(Records from a data collection)

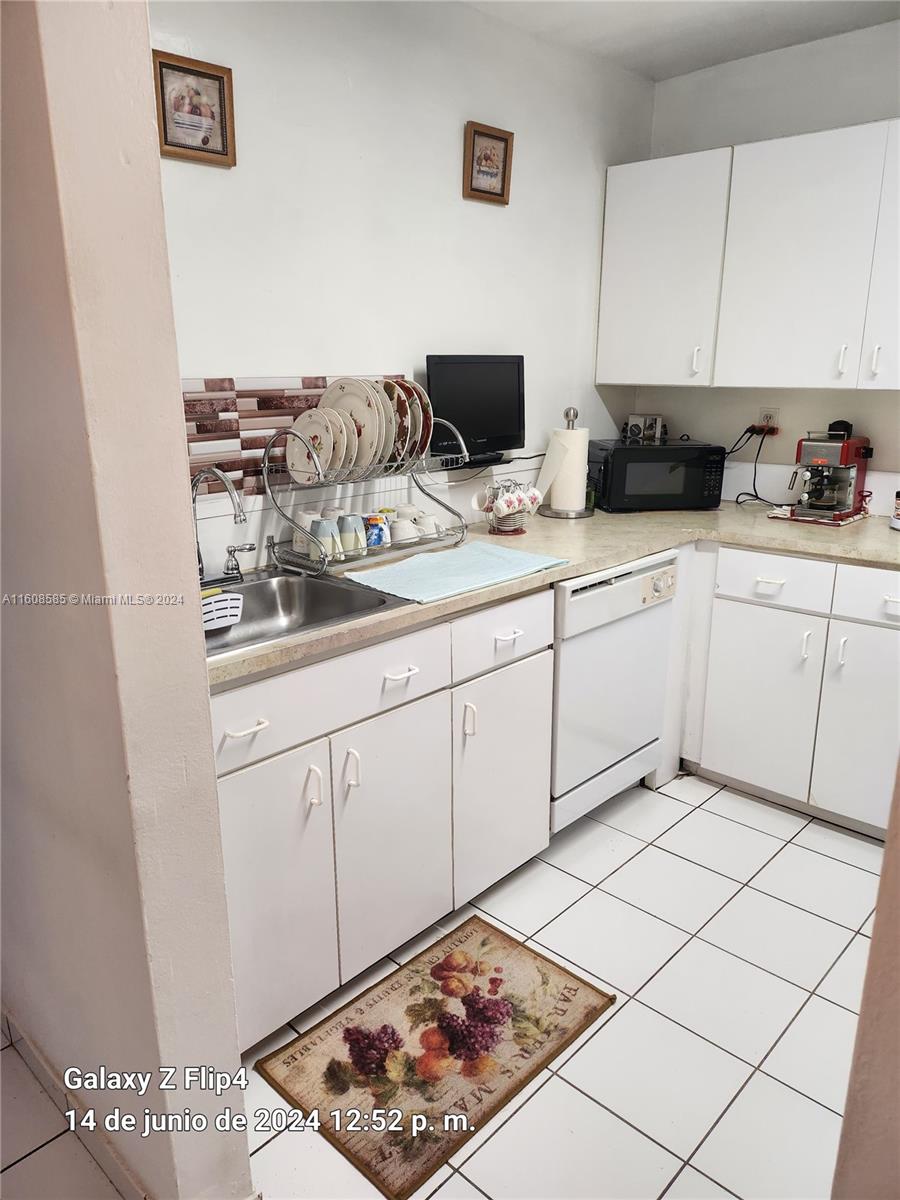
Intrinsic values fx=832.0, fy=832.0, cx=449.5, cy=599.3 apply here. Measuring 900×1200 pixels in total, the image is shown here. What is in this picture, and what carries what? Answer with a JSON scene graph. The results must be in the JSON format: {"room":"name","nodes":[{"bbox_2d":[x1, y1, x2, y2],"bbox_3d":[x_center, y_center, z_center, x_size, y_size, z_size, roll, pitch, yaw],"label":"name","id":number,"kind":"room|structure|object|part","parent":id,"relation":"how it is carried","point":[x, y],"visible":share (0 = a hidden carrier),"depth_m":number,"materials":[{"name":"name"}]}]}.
{"room":"kitchen","nodes":[
{"label":"kitchen","id":0,"kind":"room"},
{"bbox_2d":[0,1,251,1197],"bbox_3d":[-0.880,-0.197,1.517,1.368,2.464,0.147,15,22,41],"label":"left wall","id":1,"kind":"structure","parent":0,"point":[211,775],"depth_m":1.16,"materials":[{"name":"beige paint"}]},
{"bbox_2d":[0,1006,147,1199],"bbox_3d":[-0.767,1.012,1.578,1.206,0.095,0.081,15,22,41],"label":"baseboard","id":2,"kind":"structure","parent":1,"relation":"attached to","point":[8,1024],"depth_m":1.59,"materials":[{"name":"white paint"}]},
{"bbox_2d":[147,0,654,572],"bbox_3d":[-0.232,-0.546,2.605,0.119,2.468,2.932,15,22,41],"label":"left wall","id":3,"kind":"structure","parent":0,"point":[498,218],"depth_m":2.42,"materials":[{"name":"white paint"}]},
{"bbox_2d":[152,49,236,166],"bbox_3d":[-0.600,-1.140,1.950,0.024,0.209,0.195,15,22,41],"label":"framed picture","id":4,"kind":"object","parent":3,"relation":"attached to","point":[194,74],"visible":0.98,"depth_m":1.95},
{"bbox_2d":[183,374,407,497],"bbox_3d":[-0.530,-0.438,2.200,0.009,0.286,1.122,15,22,41],"label":"tile backsplash","id":5,"kind":"structure","parent":3,"relation":"attached to","point":[263,404],"depth_m":2.18,"materials":[{"name":"tile"}]},
{"bbox_2d":[426,354,526,465],"bbox_3d":[0.086,-0.627,2.725,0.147,0.334,0.432,15,22,41],"label":"television","id":6,"kind":"object","parent":3,"relation":"attached to","point":[463,417],"visible":0.9,"depth_m":2.70,"materials":[{"name":"black plastic"}]},
{"bbox_2d":[463,121,513,204],"bbox_3d":[0.125,-1.397,2.676,0.025,0.217,0.203,15,22,41],"label":"framed picture","id":7,"kind":"object","parent":3,"relation":"attached to","point":[473,144],"visible":0.99,"depth_m":2.67,"materials":[{"name":"brown wood"}]},
{"bbox_2d":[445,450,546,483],"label":"television cord","id":8,"kind":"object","parent":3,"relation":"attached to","point":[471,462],"visible":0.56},
{"bbox_2d":[0,771,888,1199],"bbox_3d":[0.238,1.189,1.258,3.731,0.061,4.972,15,22,41],"label":"tile floor","id":9,"kind":"structure","parent":0,"point":[555,871],"depth_m":1.89,"materials":[{"name":"white tile"}]},
{"bbox_2d":[213,585,553,1053],"bbox_3d":[-0.319,0.439,2.153,0.647,0.866,1.185,15,22,41],"label":"base cabinet","id":10,"kind":"object","parent":9,"relation":"on","point":[241,739],"visible":0.52,"depth_m":1.90,"materials":[{"name":"white paint"}]},
{"bbox_3d":[-0.403,0.252,1.642,0.045,0.014,0.084,15,22,41],"label":"drawer pull","id":11,"kind":"part","parent":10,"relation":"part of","materials":[{"name":"white metal"}]},
{"bbox_3d":[-0.388,0.637,1.752,0.060,0.610,0.321,15,22,41],"label":"cabinet door","id":12,"kind":"part","parent":10,"relation":"part of","materials":[{"name":"white"}]},
{"bbox_3d":[-0.290,0.401,1.763,0.033,0.091,0.019,15,22,41],"label":"handle","id":13,"kind":"part","parent":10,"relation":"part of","materials":[{"name":"white metal"}]},
{"bbox_3d":[-0.264,0.194,1.786,0.028,0.150,0.724,15,22,41],"label":"drawer","id":14,"kind":"part","parent":10,"relation":"part of","materials":[{"name":"white paint"}]},
{"bbox_3d":[-0.220,0.380,1.847,0.033,0.090,0.018,15,22,41],"label":"handle","id":15,"kind":"part","parent":10,"relation":"part of","materials":[{"name":"white metal"}]},
{"bbox_3d":[-0.124,0.579,1.997,0.067,0.601,0.341,15,22,41],"label":"cabinet door","id":16,"kind":"part","parent":10,"relation":"part of","materials":[{"name":"white"}]},
{"bbox_3d":[-0.113,0.170,1.906,0.046,0.015,0.091,15,22,41],"label":"drawer pull","id":17,"kind":"part","parent":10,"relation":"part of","materials":[{"name":"white metal"}]},
{"bbox_3d":[0.047,0.310,2.121,0.032,0.090,0.016,15,22,41],"label":"handle","id":18,"kind":"part","parent":10,"relation":"part of","materials":[{"name":"white metal"}]},
{"bbox_3d":[0.147,0.088,2.162,0.027,0.154,0.408,15,22,41],"label":"drawer","id":19,"kind":"part","parent":10,"relation":"part of","materials":[{"name":"white"}]},
{"bbox_3d":[0.151,0.492,2.282,0.065,0.576,0.370,15,22,41],"label":"cabinet door","id":20,"kind":"part","parent":10,"relation":"part of","materials":[{"name":"white"}]},
{"bbox_2d":[206,499,899,686],"bbox_3d":[0.408,-0.127,2.446,1.103,0.040,2.603,15,22,41],"label":"countertop","id":21,"kind":"structure","parent":10,"relation":"on","point":[634,518],"depth_m":2.48,"materials":[{"name":"beige laminate"}]},
{"bbox_2d":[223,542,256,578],"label":"faucet handle","id":22,"kind":"object","parent":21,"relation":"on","point":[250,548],"visible":0.99,"depth_m":2.12,"materials":[{"name":"silver metal"}]},
{"bbox_2d":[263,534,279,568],"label":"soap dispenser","id":23,"kind":"object","parent":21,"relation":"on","point":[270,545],"visible":0.99,"depth_m":2.23,"materials":[{"name":"silver metal"}]},
{"bbox_2d":[202,567,413,659],"bbox_3d":[-0.471,0.091,1.931,0.506,0.156,0.637,15,22,41],"label":"sink","id":24,"kind":"object","parent":21,"relation":"in","point":[273,596],"visible":0.47,"depth_m":2.15,"materials":[{"name":"silver metal"}]},
{"bbox_2d":[189,464,253,587],"bbox_3d":[-0.545,-0.171,1.971,0.251,0.301,0.206,15,22,41],"label":"faucet","id":25,"kind":"object","parent":24,"relation":"on","point":[238,515],"visible":0.97,"depth_m":1.97,"materials":[{"name":"silver metal"}]},
{"bbox_2d":[200,589,244,630],"bbox_3d":[-0.557,0.025,1.874,0.095,0.076,0.181,15,22,41],"label":"sponge holder","id":26,"kind":"object","parent":24,"relation":"on","point":[221,603],"visible":0.61,"depth_m":1.87,"materials":[{"name":"white plastic"}]},
{"bbox_2d":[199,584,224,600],"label":"sponge","id":27,"kind":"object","parent":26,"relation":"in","point":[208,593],"visible":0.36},
{"bbox_2d":[258,417,470,578],"bbox_3d":[-0.222,-0.296,2.303,0.329,0.374,0.536,15,22,41],"label":"dish rack","id":28,"kind":"object","parent":21,"relation":"on","point":[463,530],"visible":0.75,"depth_m":2.22,"materials":[{"name":"silver metal"}]},
{"bbox_2d":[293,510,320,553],"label":"mug","id":29,"kind":"object","parent":28,"relation":"on","point":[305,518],"visible":0.47,"depth_m":2.24,"materials":[{"name":"white ceramic"}]},
{"bbox_2d":[285,408,343,483],"bbox_3d":[-0.360,-0.389,2.185,0.186,0.181,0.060,15,22,41],"label":"plate","id":30,"kind":"object","parent":28,"relation":"in","point":[290,447],"visible":0.74,"depth_m":2.19,"materials":[{"name":"white ceramic"}]},
{"bbox_2d":[311,518,341,562],"bbox_3d":[-0.335,-0.159,2.227,0.081,0.104,0.080,15,22,41],"label":"mug","id":31,"kind":"object","parent":28,"relation":"on","point":[325,525],"visible":0.97,"depth_m":2.20,"materials":[{"name":"ceramic"}]},
{"bbox_2d":[326,407,357,480],"bbox_3d":[-0.330,-0.425,2.246,0.202,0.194,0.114,15,22,41],"label":"plate","id":32,"kind":"object","parent":28,"relation":"in","point":[344,434],"visible":0.39,"depth_m":2.22,"materials":[{"name":"white ceramic"}]},
{"bbox_2d":[319,378,384,472],"bbox_3d":[-0.290,-0.454,2.222,0.207,0.241,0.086,10,19,31],"label":"plate","id":33,"kind":"object","parent":28,"relation":"in","point":[352,399],"visible":0.52,"depth_m":2.21,"materials":[{"name":"white ceramic"}]},
{"bbox_2d":[338,513,366,556],"bbox_3d":[-0.275,-0.179,2.300,0.083,0.101,0.082,15,22,41],"label":"mug","id":34,"kind":"object","parent":28,"relation":"on","point":[352,520],"visible":0.97,"depth_m":2.27,"materials":[{"name":"ceramic"}]},
{"bbox_2d":[363,513,389,549],"bbox_3d":[-0.212,-0.193,2.351,0.077,0.089,0.077,15,22,41],"label":"mug","id":35,"kind":"object","parent":28,"relation":"on","point":[374,528],"visible":0.89,"depth_m":2.32,"materials":[{"name":"blue ceramic"}]},
{"bbox_2d":[375,378,401,467],"bbox_3d":[-0.227,-0.483,2.286,0.209,0.230,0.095,15,22,41],"label":"plate","id":36,"kind":"object","parent":28,"relation":"in","point":[389,414],"visible":0.3,"depth_m":2.25,"materials":[{"name":"white ceramic"}]},
{"bbox_2d":[387,516,419,543],"bbox_3d":[-0.136,-0.195,2.401,0.091,0.080,0.086,-1,16,-4],"label":"cup","id":37,"kind":"object","parent":28,"relation":"on","point":[396,528],"visible":0.79,"depth_m":2.37,"materials":[{"name":"white ceramic"}]},
{"bbox_2d":[384,377,424,467],"bbox_3d":[-0.170,-0.501,2.358,0.222,0.241,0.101,15,22,41],"label":"plate","id":38,"kind":"object","parent":28,"relation":"in","point":[404,386],"visible":0.39,"depth_m":2.31,"materials":[{"name":"ceramic"}]},
{"bbox_2d":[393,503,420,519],"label":"cup","id":39,"kind":"object","parent":28,"relation":"on","point":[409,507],"visible":0.33,"depth_m":2.46,"materials":[{"name":"white ceramic"}]},
{"bbox_2d":[409,381,433,461],"bbox_3d":[-0.152,-0.515,2.430,0.253,0.239,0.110,15,22,41],"label":"plate","id":40,"kind":"object","parent":28,"relation":"in","point":[424,437],"visible":0.32,"depth_m":2.37,"materials":[{"name":"ceramic"}]},
{"bbox_2d":[414,511,442,539],"bbox_3d":[-0.064,-0.213,2.477,0.089,0.083,0.085,15,22,41],"label":"mug","id":41,"kind":"object","parent":28,"relation":"on","point":[433,528],"visible":0.71,"depth_m":2.45,"materials":[{"name":"white ceramic"}]},
{"bbox_2d":[341,541,565,604],"bbox_3d":[0.016,-0.086,2.229,0.363,0.011,0.539,15,22,41],"label":"dish towel","id":42,"kind":"object","parent":21,"relation":"on","point":[411,563],"visible":0.99,"depth_m":2.18,"materials":[{"name":"blue fabric"}]},
{"bbox_2d":[483,477,539,534],"bbox_3d":[0.202,-0.314,2.732,0.160,0.176,0.194,15,22,41],"label":"mug rack","id":43,"kind":"object","parent":21,"relation":"on","point":[508,528],"visible":0.84,"depth_m":2.71,"materials":[{"name":"metal"}]},
{"bbox_2d":[493,488,525,516],"bbox_3d":[0.184,-0.309,2.714,0.096,0.091,0.100,15,22,41],"label":"mug","id":44,"kind":"object","parent":43,"relation":"hanging from","point":[500,502],"visible":0.93,"depth_m":2.69,"materials":[{"name":"white ceramic"}]},
{"bbox_2d":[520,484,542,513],"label":"mug","id":45,"kind":"object","parent":43,"relation":"hanging from","point":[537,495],"visible":0.66,"depth_m":2.77,"materials":[{"name":"white ceramic"}]},
{"bbox_2d":[536,408,595,517],"bbox_3d":[0.425,-0.490,2.997,0.195,0.373,0.193,15,22,41],"label":"paper towel holder","id":46,"kind":"object","parent":21,"relation":"on","point":[579,515],"visible":0.92,"depth_m":2.98,"materials":[{"name":"metal"}]},
{"bbox_2d":[545,426,589,512],"bbox_3d":[0.427,-0.476,3.014,0.137,0.311,0.136,15,22,41],"label":"paper towel roll","id":47,"kind":"object","parent":46,"relation":"on","point":[562,505],"visible":0.88,"depth_m":2.96,"materials":[{"name":"white paper"}]},
{"bbox_2d":[587,438,726,512],"bbox_3d":[0.765,-0.483,3.195,0.456,0.243,0.334,-2,16,-7],"label":"microwave","id":48,"kind":"object","parent":21,"relation":"on","point":[696,472],"visible":0.99,"depth_m":3.05,"materials":[{"name":"black plastic"}]},
{"bbox_2d":[624,413,664,444],"bbox_3d":[0.776,-0.685,3.331,0.124,0.102,0.110,-2,16,-7],"label":"small box","id":49,"kind":"object","parent":48,"relation":"on","point":[636,424],"visible":0.99,"depth_m":3.30,"materials":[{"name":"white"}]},
{"bbox_2d":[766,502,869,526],"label":"tray","id":50,"kind":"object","parent":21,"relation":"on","point":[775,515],"visible":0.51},
{"bbox_2d":[775,423,872,524],"bbox_3d":[1.310,-0.452,2.911,0.257,0.317,0.353,15,22,41],"label":"espresso machine","id":51,"kind":"object","parent":21,"relation":"on","point":[819,462],"visible":0.99,"depth_m":2.87,"materials":[{"name":"red metal"}]},
{"bbox_2d":[891,489,899,530],"bbox_3d":[1.524,-0.305,2.736,0.122,0.150,0.122,15,22,41],"label":"jar","id":52,"kind":"object","parent":21,"relation":"on","point":[898,507],"visible":0.99,"depth_m":2.74,"materials":[{"name":"white"}]},
{"bbox_2d":[257,916,614,1199],"bbox_3d":[-0.017,0.968,1.889,0.462,0.010,0.667,15,22,41],"label":"rug","id":53,"kind":"object","parent":9,"relation":"on","point":[493,1004],"visible":0.99,"depth_m":1.83,"materials":[{"name":"carpet"}]},
{"bbox_2d":[549,549,679,833],"bbox_3d":[0.317,0.255,2.800,0.631,0.863,0.599,15,22,41],"label":"dishwasher","id":54,"kind":"object","parent":9,"relation":"on","point":[574,613],"visible":0.47,"depth_m":2.54,"materials":[{"name":"white metal"}]},
{"bbox_2d":[681,541,899,839],"bbox_3d":[1.328,0.243,2.821,1.035,0.867,0.650,15,22,41],"label":"base cabinet","id":55,"kind":"object","parent":9,"relation":"on","point":[886,639],"visible":0.84,"depth_m":2.64,"materials":[{"name":"white paint"}]},
{"bbox_3d":[1.019,0.344,2.761,0.337,0.572,0.076,15,22,41],"label":"cabinet door","id":56,"kind":"part","parent":55,"relation":"part of","materials":[{"name":"white paint"}]},
{"bbox_3d":[1.002,-0.053,2.622,0.081,0.021,0.042,15,22,41],"label":"drawer pull","id":57,"kind":"part","parent":55,"relation":"part of","materials":[{"name":"white metal"}]},
{"bbox_3d":[1.025,-0.058,2.639,0.334,0.149,0.040,15,22,41],"label":"drawer","id":58,"kind":"part","parent":55,"relation":"part of","materials":[{"name":"white paint"}]},
{"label":"handle","id":59,"kind":"part","parent":55,"relation":"part of","materials":[{"name":"white metal"}]},
{"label":"handle","id":60,"kind":"part","parent":55,"relation":"part of","materials":[{"name":"white metal"}]},
{"bbox_3d":[1.291,0.409,2.507,0.352,0.588,0.081,15,22,41],"label":"cabinet door","id":61,"kind":"part","parent":55,"relation":"part of","materials":[{"name":"white paint"}]},
{"bbox_3d":[1.332,-0.001,2.431,0.413,0.151,0.031,15,22,41],"label":"drawer","id":62,"kind":"part","parent":55,"relation":"part of","materials":[{"name":"white paint"}]},
{"bbox_2d":[461,0,899,81],"bbox_3d":[0.419,-1.298,0.657,3.527,0.106,4.526,15,22,41],"label":"ceiling","id":63,"kind":"structure","parent":0,"point":[678,31],"depth_m":2.64,"materials":[{"name":"white paint"}]},
{"bbox_2d":[628,15,899,512],"bbox_3d":[1.907,-0.560,2.612,2.990,2.459,0.123,15,22,41],"label":"back wall","id":64,"kind":"structure","parent":0,"point":[728,142],"depth_m":2.99,"materials":[{"name":"white paint"}]},
{"bbox_2d":[598,118,899,390],"bbox_3d":[1.231,-1.107,2.783,1.414,0.769,0.346,15,22,41],"label":"upper cabinet","id":65,"kind":"object","parent":64,"relation":"attached to","point":[886,386],"visible":0.99,"depth_m":2.73,"materials":[{"name":"white paint"}]},
{"bbox_3d":[0.738,-1.153,2.989,0.428,0.734,0.128,15,22,41],"label":"upper cabinet door","id":66,"kind":"part","parent":65,"relation":"part of","materials":[{"name":"white"}]},
{"bbox_3d":[0.873,-0.848,2.963,0.022,0.097,0.028,15,22,41],"label":"handle","id":67,"kind":"part","parent":65,"relation":"part of","materials":[{"name":"white metal"}]},
{"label":"upper cabinet door","id":68,"kind":"part","parent":65,"relation":"part of","materials":[{"name":"white"}]},
{"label":"handle","id":69,"kind":"part","parent":65,"relation":"part of","materials":[{"name":"white metal"}]},
{"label":"handle","id":70,"kind":"part","parent":65,"relation":"part of","materials":[{"name":"white metal"}]},
{"bbox_3d":[1.444,-1.001,2.398,0.365,0.732,0.167,15,22,41],"label":"cabinet door","id":71,"kind":"part","parent":65,"relation":"part of","materials":[{"name":"white"}]},
{"bbox_2d":[756,407,779,433],"bbox_3d":[1.208,-0.673,3.165,0.069,0.112,0.016,15,22,41],"label":"wall outlet","id":72,"kind":"object","parent":64,"relation":"attached to","point":[772,412],"visible":0.69,"depth_m":3.16,"materials":[{"name":"white plastic"}]},
{"bbox_2d":[725,423,781,509],"bbox_3d":[1.151,-0.506,3.152,0.226,0.298,0.206,-1,16,-4],"label":"power cord","id":73,"kind":"object","parent":72,"relation":"attached to","point":[757,497],"visible":0.79,"depth_m":3.16,"materials":[{"name":"black plastic"}]},
{"bbox_2d":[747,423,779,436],"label":"power plug","id":74,"kind":"object","parent":72,"relation":"in","point":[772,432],"visible":0.7,"depth_m":3.17,"materials":[{"name":"black plastic"}]},
{"bbox_2d":[830,758,899,1199],"bbox_3d":[0.828,0.150,0.752,0.731,2.260,0.616,15,22,41],"label":"right foreground wall","id":75,"kind":"structure","parent":0,"point":[871,951],"depth_m":1.05,"materials":[{"name":"beige paint"}]}
]}

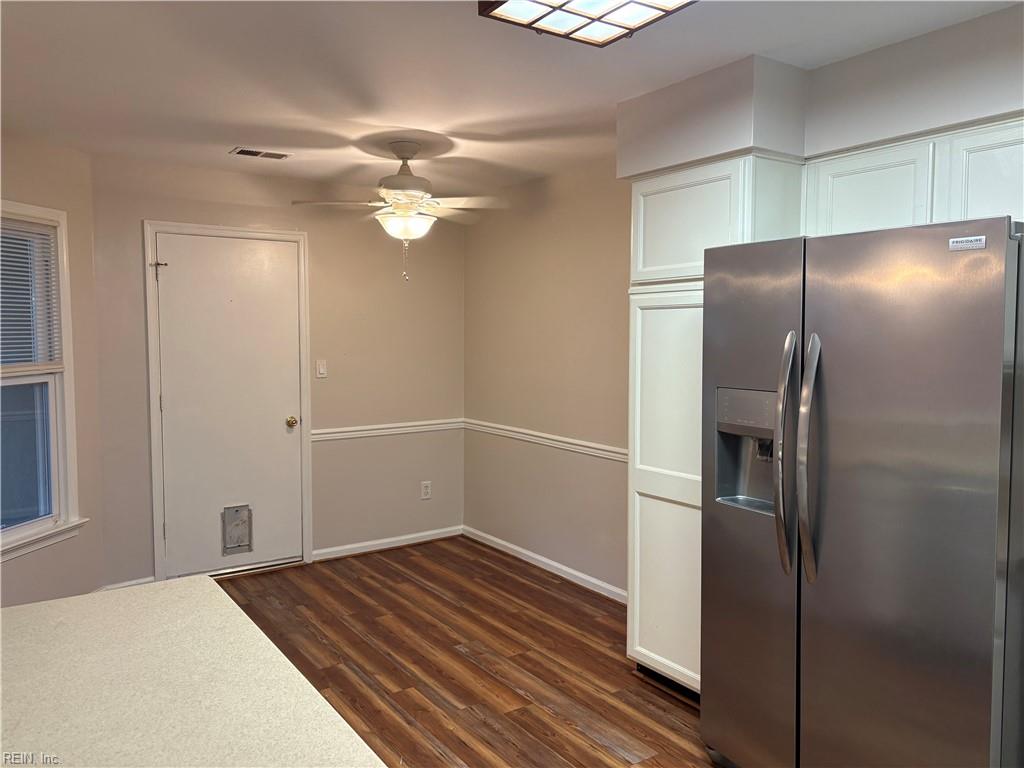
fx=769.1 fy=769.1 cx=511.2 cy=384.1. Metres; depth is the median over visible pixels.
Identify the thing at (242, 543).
pet door
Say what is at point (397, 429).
chair rail
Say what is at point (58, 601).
countertop
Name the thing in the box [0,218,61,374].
window blind
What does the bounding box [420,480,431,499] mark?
wall socket
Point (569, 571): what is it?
baseboard
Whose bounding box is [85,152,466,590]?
back wall
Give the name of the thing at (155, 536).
door frame
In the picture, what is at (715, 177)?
pantry cabinet
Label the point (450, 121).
ceiling
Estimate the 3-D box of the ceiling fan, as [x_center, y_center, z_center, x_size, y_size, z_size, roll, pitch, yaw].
[-0.532,-0.873,3.915,1.035,0.719,1.019,-1,4,-21]
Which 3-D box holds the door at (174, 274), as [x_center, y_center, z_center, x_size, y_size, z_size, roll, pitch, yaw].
[-1.680,0.139,4.676,0.819,2.037,0.107,-2,4,-35]
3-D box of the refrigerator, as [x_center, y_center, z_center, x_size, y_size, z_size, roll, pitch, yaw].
[1.194,0.441,2.435,0.863,1.782,0.932,-2,4,-35]
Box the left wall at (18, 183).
[0,129,105,608]
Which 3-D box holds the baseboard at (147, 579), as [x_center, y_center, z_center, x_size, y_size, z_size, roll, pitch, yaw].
[-2.206,1.148,4.294,0.263,0.082,0.022,-2,4,-35]
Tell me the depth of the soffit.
2.66 m
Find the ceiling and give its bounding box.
[0,0,1022,197]
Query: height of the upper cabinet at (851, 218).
0.386 m
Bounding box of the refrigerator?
[702,215,1023,767]
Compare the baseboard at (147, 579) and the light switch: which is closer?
the baseboard at (147, 579)
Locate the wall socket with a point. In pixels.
(425, 491)
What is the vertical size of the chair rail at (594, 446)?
0.067 m
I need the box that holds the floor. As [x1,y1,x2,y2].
[213,536,716,767]
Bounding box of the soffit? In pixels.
[618,3,1023,176]
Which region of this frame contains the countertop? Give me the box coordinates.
[0,575,383,767]
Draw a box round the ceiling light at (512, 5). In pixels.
[478,0,694,47]
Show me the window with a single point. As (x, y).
(56, 500)
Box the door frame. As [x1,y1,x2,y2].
[143,221,312,582]
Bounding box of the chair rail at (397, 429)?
[309,418,463,440]
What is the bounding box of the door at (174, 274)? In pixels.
[155,234,304,583]
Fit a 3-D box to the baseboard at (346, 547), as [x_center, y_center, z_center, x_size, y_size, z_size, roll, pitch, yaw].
[-0.824,1.090,5.305,1.133,0.080,0.015,-2,4,-35]
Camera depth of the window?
3.93 m
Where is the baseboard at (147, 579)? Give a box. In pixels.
[97,576,154,591]
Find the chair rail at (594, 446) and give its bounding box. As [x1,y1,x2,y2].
[463,418,627,461]
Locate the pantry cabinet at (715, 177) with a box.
[626,154,804,690]
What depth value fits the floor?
3.49 m
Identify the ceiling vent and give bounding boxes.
[230,147,290,159]
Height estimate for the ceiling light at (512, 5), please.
0.094 m
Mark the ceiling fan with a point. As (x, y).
(403, 179)
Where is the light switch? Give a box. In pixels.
[315,359,326,377]
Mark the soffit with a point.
(866, 136)
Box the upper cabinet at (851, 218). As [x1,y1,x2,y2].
[804,116,1023,239]
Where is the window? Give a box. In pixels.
[0,202,83,560]
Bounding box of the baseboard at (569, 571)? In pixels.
[462,525,626,603]
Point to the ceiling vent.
(240, 151)
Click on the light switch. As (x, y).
(321, 368)
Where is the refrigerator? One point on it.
(902, 433)
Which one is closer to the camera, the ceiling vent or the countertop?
the countertop
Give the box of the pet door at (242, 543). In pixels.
[221,505,252,555]
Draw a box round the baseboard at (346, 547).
[311,525,463,561]
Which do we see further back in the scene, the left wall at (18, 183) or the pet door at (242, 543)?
the pet door at (242, 543)
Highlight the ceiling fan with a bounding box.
[292,139,507,283]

## Your assignment
Write out exactly, and only, each line from the one with "Where is the window? Give a box. In pixels." down to the last line of the records above.

## Exercise result
Where is the window? Give a box. In pixels.
[0,202,83,560]
Bounding box of the baseboard at (569, 571)? In pixels.
[462,525,626,603]
Point to the ceiling vent.
(240, 151)
Click on the light switch. As (x, y).
(321, 368)
Where is the refrigerator? One point on it.
(902, 433)
Which one is closer to the camera, the ceiling vent or the countertop?
the countertop
Give the box of the pet door at (242, 543). In pixels.
[221,505,252,555]
Draw a box round the baseboard at (346, 547).
[311,525,463,561]
Which do we see further back in the scene, the left wall at (18, 183) or the pet door at (242, 543)?
the pet door at (242, 543)
Highlight the ceiling fan with a bounding box.
[292,139,507,283]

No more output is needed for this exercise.